Stellar explosion are cosmic events of unimaginable magnitude. Seen from light-years away, they look amazing, with streams of particles being emitted everywhere around, and with remnants coloring the darkness of space. But close-by, the effects of the blast aren't nearly as pleasant, as everything around the dying star is destroyed. Researchers have only recently finished analyzing the radiation coming from such a dying massive star, which reached our planet after a very long journey through space. The wave moved passed the Earth on December 19, 2004, and has thereafter been the main focus of painstaking research, seeking to analyze its traits, origins and speed.
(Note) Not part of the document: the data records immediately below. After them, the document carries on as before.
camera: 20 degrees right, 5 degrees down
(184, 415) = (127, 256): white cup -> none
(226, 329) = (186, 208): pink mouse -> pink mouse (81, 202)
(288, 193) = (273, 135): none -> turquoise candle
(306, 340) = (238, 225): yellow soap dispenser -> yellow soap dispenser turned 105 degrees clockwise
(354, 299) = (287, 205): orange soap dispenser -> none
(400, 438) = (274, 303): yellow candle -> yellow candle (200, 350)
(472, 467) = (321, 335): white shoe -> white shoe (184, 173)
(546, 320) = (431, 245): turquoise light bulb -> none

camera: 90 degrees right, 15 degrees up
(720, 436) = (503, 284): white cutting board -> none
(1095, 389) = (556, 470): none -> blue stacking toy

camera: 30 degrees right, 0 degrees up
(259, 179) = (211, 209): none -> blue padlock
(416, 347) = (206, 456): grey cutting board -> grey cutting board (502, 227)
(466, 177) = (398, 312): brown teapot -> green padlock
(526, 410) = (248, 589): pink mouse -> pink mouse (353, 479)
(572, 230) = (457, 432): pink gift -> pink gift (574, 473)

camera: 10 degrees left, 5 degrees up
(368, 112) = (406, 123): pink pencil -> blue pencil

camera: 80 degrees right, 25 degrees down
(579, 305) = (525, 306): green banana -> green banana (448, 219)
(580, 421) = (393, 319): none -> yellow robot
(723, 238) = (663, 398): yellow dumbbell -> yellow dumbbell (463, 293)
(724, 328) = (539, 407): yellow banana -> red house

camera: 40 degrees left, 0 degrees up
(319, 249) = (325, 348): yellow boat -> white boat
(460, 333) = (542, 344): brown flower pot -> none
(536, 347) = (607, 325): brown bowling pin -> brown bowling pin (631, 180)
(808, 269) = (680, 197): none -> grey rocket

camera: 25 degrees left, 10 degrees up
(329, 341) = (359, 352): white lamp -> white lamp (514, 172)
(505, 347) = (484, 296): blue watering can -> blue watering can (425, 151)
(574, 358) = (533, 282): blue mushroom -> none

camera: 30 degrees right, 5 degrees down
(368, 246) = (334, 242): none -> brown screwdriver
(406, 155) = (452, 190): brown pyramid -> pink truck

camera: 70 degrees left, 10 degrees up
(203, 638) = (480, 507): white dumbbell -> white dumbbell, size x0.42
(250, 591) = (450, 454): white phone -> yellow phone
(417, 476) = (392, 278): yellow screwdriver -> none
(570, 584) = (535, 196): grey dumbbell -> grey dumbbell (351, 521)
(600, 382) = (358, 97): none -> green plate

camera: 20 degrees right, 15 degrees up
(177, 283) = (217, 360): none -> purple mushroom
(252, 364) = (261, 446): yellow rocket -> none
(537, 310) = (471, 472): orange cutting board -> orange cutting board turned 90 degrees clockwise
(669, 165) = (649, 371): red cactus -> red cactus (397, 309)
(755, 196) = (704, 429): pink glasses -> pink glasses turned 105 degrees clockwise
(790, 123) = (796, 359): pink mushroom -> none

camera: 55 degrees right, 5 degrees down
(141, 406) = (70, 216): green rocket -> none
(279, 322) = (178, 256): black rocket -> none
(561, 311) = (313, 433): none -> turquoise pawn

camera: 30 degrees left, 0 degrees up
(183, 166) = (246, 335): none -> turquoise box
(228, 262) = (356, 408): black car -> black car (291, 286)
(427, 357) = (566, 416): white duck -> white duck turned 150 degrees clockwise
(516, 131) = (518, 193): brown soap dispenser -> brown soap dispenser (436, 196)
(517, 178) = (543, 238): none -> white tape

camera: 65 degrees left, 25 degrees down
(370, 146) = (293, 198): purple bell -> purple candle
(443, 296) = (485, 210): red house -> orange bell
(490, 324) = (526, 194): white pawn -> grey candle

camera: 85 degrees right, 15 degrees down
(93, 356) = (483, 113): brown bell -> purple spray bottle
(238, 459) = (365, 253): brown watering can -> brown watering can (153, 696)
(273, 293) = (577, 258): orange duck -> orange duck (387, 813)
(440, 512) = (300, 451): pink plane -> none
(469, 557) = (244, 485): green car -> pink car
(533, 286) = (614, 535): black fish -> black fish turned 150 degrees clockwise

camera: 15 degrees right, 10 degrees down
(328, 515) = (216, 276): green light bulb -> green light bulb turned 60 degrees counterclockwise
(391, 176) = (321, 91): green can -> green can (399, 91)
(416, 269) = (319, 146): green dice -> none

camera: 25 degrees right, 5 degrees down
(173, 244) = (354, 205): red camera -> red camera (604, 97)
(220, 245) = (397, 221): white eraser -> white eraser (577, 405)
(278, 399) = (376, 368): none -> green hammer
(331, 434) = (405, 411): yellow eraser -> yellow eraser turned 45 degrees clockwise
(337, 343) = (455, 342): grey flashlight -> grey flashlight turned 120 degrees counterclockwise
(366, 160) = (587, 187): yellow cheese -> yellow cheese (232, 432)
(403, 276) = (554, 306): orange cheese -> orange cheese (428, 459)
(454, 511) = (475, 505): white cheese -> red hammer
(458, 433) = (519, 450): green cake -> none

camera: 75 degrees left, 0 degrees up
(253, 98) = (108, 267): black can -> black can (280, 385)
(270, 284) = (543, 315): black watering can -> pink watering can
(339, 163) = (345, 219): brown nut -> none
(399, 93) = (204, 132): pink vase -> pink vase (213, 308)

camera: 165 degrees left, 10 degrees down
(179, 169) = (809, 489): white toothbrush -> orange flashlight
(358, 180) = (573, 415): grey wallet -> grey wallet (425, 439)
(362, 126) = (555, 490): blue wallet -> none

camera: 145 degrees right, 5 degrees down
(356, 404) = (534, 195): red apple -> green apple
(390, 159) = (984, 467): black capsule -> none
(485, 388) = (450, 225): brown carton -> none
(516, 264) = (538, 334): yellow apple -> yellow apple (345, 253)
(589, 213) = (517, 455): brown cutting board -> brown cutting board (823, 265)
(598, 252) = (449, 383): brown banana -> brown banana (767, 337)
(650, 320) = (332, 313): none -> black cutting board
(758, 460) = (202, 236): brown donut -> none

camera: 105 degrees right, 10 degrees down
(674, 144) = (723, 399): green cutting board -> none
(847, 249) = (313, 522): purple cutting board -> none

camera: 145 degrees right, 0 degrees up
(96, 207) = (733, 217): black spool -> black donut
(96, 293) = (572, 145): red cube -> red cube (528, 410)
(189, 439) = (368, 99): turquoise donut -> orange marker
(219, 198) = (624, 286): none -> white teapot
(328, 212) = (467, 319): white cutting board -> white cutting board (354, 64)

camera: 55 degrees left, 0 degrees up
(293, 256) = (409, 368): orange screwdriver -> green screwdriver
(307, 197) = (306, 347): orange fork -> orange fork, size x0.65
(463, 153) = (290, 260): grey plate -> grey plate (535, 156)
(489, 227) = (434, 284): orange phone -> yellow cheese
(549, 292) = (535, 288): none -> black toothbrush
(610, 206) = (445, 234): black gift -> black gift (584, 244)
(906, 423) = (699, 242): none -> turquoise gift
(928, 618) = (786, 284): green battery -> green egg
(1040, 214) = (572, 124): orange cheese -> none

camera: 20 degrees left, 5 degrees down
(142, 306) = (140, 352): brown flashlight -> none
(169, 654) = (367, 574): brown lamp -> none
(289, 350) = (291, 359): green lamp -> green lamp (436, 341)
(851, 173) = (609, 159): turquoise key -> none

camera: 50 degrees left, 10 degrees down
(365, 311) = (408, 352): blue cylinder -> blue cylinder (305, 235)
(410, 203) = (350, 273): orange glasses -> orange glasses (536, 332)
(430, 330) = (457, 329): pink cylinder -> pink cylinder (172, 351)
The instrument that picked up the massive gamma-ray bursts (GRB) was the orbiting gamma-ray observatory Integral, a satellite belonging to the European Space Agency. “It is in the top 1% of the brightest GRBs we have seen,” explained the leader of the investigation, Diego Gotz, a researcher at the CEA Saclay, in France. He added that the burst lasted for more than 500 seconds once it reached the Earth, and that it shun with unbelievable brilliance for observatories looking at it.

 

The cosmic event got the code name GRB 041219A, and, since astronomers and astrophysicists managed to get sufficient data on it, it was analyzed. One of the main goals of the research was to deduct a property belonging to gamma-ray bursts known as polarization, a trait that refers to the preferred orientations on which the radiation waves oscillate while moving. Following scrupulous studies, the team learned that the GRB were highly polarized and varied considerably in levels and orientations.

 

According to the preferred hypothesis of the GRB origin, the massive amounts of gamma-rays that reached the Earth most likely came from the center of our galaxy. That is to say, when the massive star collapsed onto itself, it generated large bursts of gases into the area around the Milky Way's engine. Obviously, we're talking about the black hole, the formation that sits at the core of every galaxy, and keeps it relatively together with its massive pull.

 

From now on, Gotz said, scientists should always try to measure as many GRB as possible, in the hope of pinning down the exact mechanisms that create them. He has shared that each of the bursts has its own unique fingerprint, a signature that could point to its place of origin, and to the interactions it suffered before being cast away from the core of galaxies.